─── Material provided ───
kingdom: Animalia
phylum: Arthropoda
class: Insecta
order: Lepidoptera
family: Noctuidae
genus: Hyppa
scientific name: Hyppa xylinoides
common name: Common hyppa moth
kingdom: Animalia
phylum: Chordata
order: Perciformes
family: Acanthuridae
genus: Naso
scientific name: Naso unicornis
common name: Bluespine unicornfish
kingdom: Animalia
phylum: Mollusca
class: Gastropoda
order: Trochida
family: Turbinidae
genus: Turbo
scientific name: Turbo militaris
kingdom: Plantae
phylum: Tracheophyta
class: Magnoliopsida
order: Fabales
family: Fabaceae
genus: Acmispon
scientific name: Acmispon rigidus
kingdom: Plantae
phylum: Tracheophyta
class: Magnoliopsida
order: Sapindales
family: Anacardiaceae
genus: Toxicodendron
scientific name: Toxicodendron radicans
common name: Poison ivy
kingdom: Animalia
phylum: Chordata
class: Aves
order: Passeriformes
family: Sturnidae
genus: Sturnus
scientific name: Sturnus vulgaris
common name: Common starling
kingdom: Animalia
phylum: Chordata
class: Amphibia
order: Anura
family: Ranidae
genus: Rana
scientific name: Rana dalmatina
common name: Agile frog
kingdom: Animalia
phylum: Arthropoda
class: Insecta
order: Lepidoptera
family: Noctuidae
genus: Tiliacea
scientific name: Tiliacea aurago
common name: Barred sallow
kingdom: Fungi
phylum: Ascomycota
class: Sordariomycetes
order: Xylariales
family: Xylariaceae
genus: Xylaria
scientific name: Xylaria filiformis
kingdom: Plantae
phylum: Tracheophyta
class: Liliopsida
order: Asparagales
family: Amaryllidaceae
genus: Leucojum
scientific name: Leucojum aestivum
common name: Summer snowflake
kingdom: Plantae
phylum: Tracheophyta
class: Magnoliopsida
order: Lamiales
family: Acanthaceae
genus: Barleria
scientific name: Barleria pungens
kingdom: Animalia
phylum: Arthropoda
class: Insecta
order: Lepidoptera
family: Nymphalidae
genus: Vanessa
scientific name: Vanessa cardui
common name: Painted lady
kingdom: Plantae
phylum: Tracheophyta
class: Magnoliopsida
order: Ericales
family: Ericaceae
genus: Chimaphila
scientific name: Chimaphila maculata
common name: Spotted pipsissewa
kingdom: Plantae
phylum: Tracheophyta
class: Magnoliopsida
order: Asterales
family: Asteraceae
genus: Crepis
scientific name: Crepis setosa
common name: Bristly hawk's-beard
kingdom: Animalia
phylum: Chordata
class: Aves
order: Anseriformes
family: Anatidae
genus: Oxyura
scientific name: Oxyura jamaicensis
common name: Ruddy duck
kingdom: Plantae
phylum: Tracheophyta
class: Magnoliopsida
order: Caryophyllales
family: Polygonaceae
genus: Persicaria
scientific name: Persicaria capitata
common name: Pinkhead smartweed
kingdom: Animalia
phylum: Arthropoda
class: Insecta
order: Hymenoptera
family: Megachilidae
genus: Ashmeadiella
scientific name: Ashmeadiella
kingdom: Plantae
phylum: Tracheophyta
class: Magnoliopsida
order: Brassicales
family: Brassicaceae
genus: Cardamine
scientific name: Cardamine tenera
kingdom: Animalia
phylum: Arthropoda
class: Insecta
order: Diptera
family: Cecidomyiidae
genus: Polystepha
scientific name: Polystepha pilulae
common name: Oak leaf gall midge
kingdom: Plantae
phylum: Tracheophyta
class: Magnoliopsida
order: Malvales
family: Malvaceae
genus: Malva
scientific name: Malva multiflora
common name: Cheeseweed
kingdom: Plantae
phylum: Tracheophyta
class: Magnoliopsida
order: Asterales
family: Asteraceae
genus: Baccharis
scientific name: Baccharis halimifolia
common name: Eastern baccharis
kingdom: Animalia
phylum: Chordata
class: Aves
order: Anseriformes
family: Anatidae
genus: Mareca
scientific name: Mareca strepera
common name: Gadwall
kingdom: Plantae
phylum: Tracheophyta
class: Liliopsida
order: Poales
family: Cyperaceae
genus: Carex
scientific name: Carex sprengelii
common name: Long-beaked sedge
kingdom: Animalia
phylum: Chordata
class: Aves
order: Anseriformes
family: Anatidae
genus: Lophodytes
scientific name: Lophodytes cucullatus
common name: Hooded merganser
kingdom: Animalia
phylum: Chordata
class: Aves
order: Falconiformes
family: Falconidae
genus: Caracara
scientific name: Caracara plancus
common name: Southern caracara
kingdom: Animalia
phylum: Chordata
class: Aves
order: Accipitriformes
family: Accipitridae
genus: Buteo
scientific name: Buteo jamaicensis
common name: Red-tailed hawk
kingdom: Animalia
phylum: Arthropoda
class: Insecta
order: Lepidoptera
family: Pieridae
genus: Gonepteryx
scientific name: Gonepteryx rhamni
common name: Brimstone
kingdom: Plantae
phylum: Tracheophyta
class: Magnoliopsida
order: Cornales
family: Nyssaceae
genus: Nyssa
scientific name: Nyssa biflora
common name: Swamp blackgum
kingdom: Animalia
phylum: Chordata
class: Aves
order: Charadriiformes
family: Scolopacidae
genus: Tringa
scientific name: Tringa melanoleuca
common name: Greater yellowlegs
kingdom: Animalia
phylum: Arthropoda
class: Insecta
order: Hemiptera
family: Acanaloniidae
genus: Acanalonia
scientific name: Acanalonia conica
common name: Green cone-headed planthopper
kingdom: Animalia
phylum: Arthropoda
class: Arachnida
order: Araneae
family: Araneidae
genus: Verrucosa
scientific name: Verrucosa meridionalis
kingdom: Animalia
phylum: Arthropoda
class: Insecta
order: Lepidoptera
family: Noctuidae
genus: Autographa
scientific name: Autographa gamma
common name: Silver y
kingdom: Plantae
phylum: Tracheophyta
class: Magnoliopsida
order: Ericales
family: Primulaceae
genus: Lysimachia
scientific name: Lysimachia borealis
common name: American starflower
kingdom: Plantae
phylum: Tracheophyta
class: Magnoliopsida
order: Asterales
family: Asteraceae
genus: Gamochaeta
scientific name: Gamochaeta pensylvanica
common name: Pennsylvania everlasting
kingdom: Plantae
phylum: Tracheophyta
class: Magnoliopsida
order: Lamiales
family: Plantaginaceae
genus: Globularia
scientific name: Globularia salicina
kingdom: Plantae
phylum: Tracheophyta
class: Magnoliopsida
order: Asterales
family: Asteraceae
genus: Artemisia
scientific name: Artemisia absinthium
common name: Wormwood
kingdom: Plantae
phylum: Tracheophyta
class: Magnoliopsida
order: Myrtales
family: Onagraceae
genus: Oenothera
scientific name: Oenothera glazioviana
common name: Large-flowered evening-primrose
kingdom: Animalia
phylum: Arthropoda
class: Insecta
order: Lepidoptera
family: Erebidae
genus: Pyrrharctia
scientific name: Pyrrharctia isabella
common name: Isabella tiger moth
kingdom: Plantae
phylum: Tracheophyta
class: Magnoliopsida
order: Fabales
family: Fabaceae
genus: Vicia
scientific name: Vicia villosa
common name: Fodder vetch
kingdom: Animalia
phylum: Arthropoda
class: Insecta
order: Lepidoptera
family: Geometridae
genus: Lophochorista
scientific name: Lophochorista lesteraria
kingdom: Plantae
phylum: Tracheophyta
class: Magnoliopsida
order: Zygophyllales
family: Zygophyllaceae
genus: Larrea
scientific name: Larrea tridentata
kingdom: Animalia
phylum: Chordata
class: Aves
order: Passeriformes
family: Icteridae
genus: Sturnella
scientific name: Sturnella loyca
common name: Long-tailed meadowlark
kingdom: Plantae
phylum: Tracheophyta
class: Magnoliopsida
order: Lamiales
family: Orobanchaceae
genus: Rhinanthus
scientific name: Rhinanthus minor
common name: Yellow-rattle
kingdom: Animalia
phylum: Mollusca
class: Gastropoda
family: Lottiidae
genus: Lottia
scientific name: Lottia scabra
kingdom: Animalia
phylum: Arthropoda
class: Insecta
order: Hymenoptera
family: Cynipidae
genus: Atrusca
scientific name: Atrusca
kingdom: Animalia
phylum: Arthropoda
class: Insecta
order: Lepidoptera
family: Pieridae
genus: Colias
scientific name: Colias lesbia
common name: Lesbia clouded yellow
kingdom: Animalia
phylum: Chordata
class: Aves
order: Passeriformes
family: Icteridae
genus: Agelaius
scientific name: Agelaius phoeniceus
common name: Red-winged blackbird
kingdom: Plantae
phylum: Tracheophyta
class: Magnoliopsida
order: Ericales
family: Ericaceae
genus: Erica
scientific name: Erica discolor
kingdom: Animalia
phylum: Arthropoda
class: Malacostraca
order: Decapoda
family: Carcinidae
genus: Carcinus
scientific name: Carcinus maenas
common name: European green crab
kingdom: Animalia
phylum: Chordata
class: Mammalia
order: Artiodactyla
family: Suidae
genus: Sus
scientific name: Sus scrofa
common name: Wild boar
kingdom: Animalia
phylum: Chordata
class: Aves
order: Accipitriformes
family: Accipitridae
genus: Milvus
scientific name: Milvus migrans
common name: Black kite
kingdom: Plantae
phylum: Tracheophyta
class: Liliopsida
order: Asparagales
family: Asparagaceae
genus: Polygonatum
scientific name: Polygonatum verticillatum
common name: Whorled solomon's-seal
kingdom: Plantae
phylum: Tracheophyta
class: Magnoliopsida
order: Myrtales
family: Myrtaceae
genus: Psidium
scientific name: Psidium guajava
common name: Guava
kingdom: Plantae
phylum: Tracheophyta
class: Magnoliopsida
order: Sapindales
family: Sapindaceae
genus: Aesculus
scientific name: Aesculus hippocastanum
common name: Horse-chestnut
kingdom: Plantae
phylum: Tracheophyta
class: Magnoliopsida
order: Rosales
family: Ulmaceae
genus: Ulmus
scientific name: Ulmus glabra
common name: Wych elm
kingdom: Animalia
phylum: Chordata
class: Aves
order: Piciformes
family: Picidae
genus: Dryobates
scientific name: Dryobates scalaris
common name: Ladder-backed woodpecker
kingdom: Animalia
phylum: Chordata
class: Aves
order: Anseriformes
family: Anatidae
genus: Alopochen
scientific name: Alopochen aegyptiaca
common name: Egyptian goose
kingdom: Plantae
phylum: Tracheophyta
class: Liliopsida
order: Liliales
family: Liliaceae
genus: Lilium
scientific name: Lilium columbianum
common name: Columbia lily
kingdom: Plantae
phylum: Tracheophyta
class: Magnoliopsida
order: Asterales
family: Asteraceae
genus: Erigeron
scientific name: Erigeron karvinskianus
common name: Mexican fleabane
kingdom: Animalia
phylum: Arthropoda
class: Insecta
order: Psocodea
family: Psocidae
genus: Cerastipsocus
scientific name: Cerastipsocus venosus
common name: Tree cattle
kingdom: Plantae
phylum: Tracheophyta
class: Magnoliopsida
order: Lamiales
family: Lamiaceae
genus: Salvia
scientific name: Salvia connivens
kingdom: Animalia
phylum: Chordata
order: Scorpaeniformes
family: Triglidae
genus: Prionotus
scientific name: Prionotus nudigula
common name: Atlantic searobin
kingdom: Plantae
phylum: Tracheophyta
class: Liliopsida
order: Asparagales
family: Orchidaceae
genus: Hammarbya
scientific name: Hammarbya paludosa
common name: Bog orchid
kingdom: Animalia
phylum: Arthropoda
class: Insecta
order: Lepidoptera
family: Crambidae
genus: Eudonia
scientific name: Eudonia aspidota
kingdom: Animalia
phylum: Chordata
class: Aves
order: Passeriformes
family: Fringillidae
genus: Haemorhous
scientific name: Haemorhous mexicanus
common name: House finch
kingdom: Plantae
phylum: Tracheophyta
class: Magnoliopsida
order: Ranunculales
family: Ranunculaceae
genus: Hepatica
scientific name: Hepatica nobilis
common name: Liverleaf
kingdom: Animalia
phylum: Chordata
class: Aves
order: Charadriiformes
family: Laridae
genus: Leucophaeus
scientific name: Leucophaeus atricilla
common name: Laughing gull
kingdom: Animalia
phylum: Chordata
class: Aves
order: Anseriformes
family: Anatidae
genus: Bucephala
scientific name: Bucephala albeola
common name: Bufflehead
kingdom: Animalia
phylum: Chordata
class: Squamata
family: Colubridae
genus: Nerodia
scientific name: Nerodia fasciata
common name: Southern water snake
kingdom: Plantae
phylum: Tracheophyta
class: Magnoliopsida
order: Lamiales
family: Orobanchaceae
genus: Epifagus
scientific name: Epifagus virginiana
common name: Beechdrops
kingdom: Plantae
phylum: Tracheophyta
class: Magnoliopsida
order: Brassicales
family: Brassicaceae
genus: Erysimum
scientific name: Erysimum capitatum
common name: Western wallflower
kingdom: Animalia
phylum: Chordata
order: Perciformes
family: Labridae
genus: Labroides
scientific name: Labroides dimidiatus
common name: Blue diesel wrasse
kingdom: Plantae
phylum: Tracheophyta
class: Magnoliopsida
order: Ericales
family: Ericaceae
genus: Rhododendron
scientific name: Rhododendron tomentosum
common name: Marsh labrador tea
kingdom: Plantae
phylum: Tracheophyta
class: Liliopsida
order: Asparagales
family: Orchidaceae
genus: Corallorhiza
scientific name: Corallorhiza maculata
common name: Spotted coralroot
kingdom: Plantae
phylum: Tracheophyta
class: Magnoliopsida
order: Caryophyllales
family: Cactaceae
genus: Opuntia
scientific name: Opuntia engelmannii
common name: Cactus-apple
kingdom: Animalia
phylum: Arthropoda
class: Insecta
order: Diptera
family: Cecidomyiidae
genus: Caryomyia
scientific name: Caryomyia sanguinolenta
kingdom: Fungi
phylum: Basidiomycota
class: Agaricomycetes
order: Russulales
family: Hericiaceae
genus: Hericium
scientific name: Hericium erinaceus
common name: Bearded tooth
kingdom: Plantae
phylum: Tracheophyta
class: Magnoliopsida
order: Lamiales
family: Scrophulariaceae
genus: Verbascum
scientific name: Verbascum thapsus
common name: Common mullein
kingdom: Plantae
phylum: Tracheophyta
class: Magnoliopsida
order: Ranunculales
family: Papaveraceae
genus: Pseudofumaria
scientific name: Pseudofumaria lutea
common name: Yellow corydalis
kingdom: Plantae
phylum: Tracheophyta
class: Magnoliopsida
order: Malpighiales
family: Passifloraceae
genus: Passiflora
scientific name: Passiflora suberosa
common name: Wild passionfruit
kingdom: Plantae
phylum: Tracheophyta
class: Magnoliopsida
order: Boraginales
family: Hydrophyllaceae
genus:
───
- [What to produce] Convert the lines of the listing above, from the line containing "family: Falconidae" through the line containing "family: Plantaginaceae", inclusive, into a JSON array of strings with one string per line and blank lines omitted.

- [Result]
[
  "family: Falconidae",
  "genus: Caracara",
  "scientific name: Caracara plancus",
  "common name: Southern caracara",
  "kingdom: Animalia",
  "phylum: Chordata",
  "class: Aves",
  "order: Accipitriformes",
  "family: Accipitridae",
  "genus: Buteo",
  "scientific name: Buteo jamaicensis",
  "common name: Red-tailed hawk",
  "kingdom: Animalia",
  "phylum: Arthropoda",
  "class: Insecta",
  "order: Lepidoptera",
  "family: Pieridae",
  "genus: Gonepteryx",
  "scientific name: Gonepteryx rhamni",
  "common name: Brimstone",
  "kingdom: Plantae",
  "phylum: Tracheophyta",
  "class: Magnoliopsida",
  "order: Cornales",
  "family: Nyssaceae",
  "genus: Nyssa",
  "scientific name: Nyssa biflora",
  "common name: Swamp blackgum",
  "kingdom: Animalia",
  "phylum: Chordata",
  "class: Aves",
  "order: Charadriiformes",
  "family: Scolopacidae",
  "genus: Tringa",
  "scientific name: Tringa melanoleuca",
  "common name: Greater yellowlegs",
  "kingdom: Animalia",
  "phylum: Arthropoda",
  "class: Insecta",
  "order: Hemiptera",
  "family: Acanaloniidae",
  "genus: Acanalonia",
  "scientific name: Acanalonia conica",
  "common name: Green cone-headed planthopper",
  "kingdom: Animalia",
  "phylum: Arthropoda",
  "class: Arachnida",
  "order: Araneae",
  "family: Araneidae",
  "genus: Verrucosa",
  "scientific name: Verrucosa meridionalis",
  "kingdom: Animalia",
  "phylum: Arthropoda",
  "class: Insecta",
  "order: Lepidoptera",
  "family: Noctuidae",
  "genus: Autographa",
  "scientific name: Autographa gamma",
  "common name: Silver y",
  "kingdom: Plantae",
  "phylum: Tracheophyta",
  "class: Magnoliopsida",
  "order: Ericales",
  "family: Primulaceae",
  "genus: Lysimachia",
  "scientific name: Lysimachia borealis",
  "common name: American starflower",
  "kingdom: Plantae",
  "phylum: Tracheophyta",
  "class: Magnoliopsida",
  "order: Asterales",
  "family: Asteraceae",
  "genus: Gamochaeta",
  "scientific name: Gamochaeta pensylvanica",
  "common name: Pennsylvania everlasting",
  "kingdom: Plantae",
  "phylum: Tracheophyta",
  "class: Magnoliopsida",
  "order: Lamiales",
  "family: Plantaginaceae"
]